■ Texte fourni:
#####

Le piège du soft power

La Coupe du monde menacée ? L’hypothèse serait folle et créerait un fâcheux précédent qui ferait fuir nombre de potentiels candidats à son organisation. On sait en particulier la place qu’occupe l’organisation de l’évènement dans la vie de l’émirat et à quel point il symbolise ses rêves de grandeurs. « Il y a d’abord le rapport Cornerstone Global, très orienté, qui soulève les difficultés et surcoûts pour le Qatar d’une organisation de la Coupe du monde 2022, prolonge Jean-Baptiste Guégan. En raison de la crise régionale et de l’embargo qu’il subit, il apparaît compliqué pour lui d’être à la hauteur de l’événement. Dans le contexte actuel et malgré les dénégations de tous les responsables qataris, la question se pose, à défaut d’être réaliste. » Carole Gomez nuance néanmoins ce jugement, même si, effectivement, plus rien n’est dorénavant impensable : « Concernant la Coupe du monde 2022, elle n’est pas dans le scope des investigations de la justice suisse, qui se concentre sur les droits TV des CDM 2026 et 2030. Donc, là encore, il semblerait difficile de remettre en cause, une nouvelle fois, cette attribution. » Et Jean-Baptiste Guégan de conclure : « Si cette annulation se produisait, ce serait le résultat d’une profonde mutation de la FIFA et du contexte régional, ce qui semble aujourd’hui difficile à envisager. »

#####

■ Données extraites:
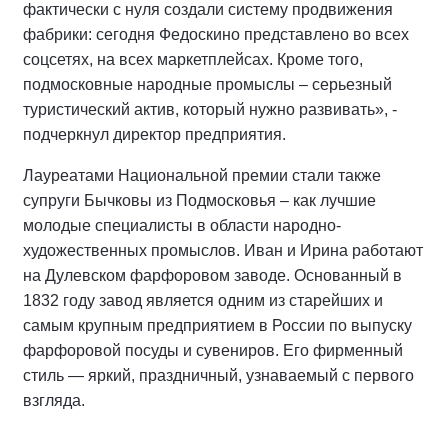
фактически с нуля создали систему продвижения
фабрики: сегодня Федоскино представлено во всех
соцсетях, на всех маркетплейсах. Кроме того,
подмосковные народные промыслы – серьезный
туристический актив, который нужно развивать», -
подчеркнул директор предприятия.
Лауреатами Национальной премии стали также
супруги Бычковы из Подмосковья – как лучшие
молодые специалисты в области народно-
художественных промыслов. Иван и Ирина работают
на Дулевском фарфоровом заводе. Основанный в
1832 году завод является одним из старейших и
самым крупным предприятием в России по выпуску
фарфоровой посуды и сувениров. Его фирменный
стиль — яркий, праздничный, узнаваемый с первого
взгляда.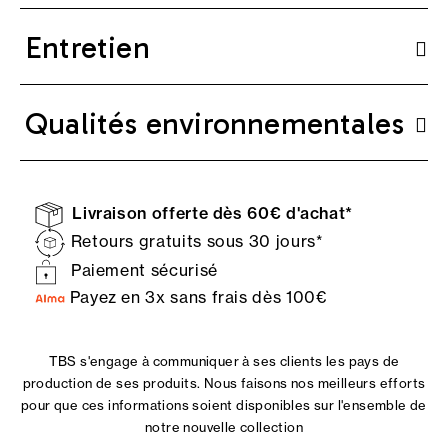
Entretien
Qualités environnementales
Livraison offerte dès 60€ d'achat*
Retours gratuits sous 30 jours*
Paiement sécurisé
Payez en 3x sans frais dès 100€
TBS s'engage à communiquer à ses clients les pays de
production de ses produits. Nous faisons nos meilleurs efforts
pour que ces informations soient disponibles sur l'ensemble de
notre nouvelle collection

#####

■ Votre objectif: Poursuivez l'article sur le Qatar et la Coupe du monde 2022 à partir de sa dernière phrase.

■ Résultat de l'exercice:
Vue de France, l’ampleur de ce qui se joue échappe à la plupart des observateurs. Toutefois, lorsqu’il passera devant les juges, Nasser Al-Khelaïfi aura désormais sûrement en tête bien d’autres problématiques que la simple question de l’accession en demi-finale de la Ligue des champions. « Qui vit par le soft power, périra par le soft power, s’amuse Jean-Baptiste Guégan. Pour paraphraser une maxime bien connue, le Qatar est dans une situation où les gains qataris liés au football en matière de rayonnement, de nation branding et d’attractivité, peuvent s’annuler. Avec le risque de se transformer en pertes sèches. Car aujourd’hui, l’étau se resserre sur le Qatar. Si l’on cumule tous ces éléments, on peut considérer que les bénéfices acquis grâce au soft power sportif et footballistique sont en train de se retourner contre l’État qatari. » Un peu comme le PSG avec l’UEFA.